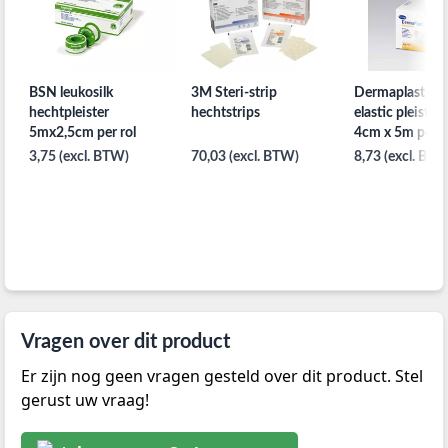
BSN leukosilk
3M Steri-strip
Dermaplast Text
hechtpleister
hechtstrips
elastic pleister 
5mx2,5cm per rol
4cm x 5m per s
3,75 (excl. BTW)
70,03 (excl. BTW)
8,73 (excl. BTW
Vragen over dit product
Er zijn nog geen vragen gesteld over dit product. Stel
gerust uw vraag!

==*==

*WRITTEN TASK*.
Only the lines from the one with "hechtstrips" to the end of the listing are wanted. Print them exactly, keeping both ends.

*OUTPUT FOR THIS EXERCISE*.
hechtstrips
elastic pleister 
5mx2,5cm per rol
4cm x 5m per s
3,75 (excl. BTW)
70,03 (excl. BTW)
8,73 (excl. BTW
Vragen over dit product
Er zijn nog geen vragen gesteld over dit product. Stel
gerust uw vraag!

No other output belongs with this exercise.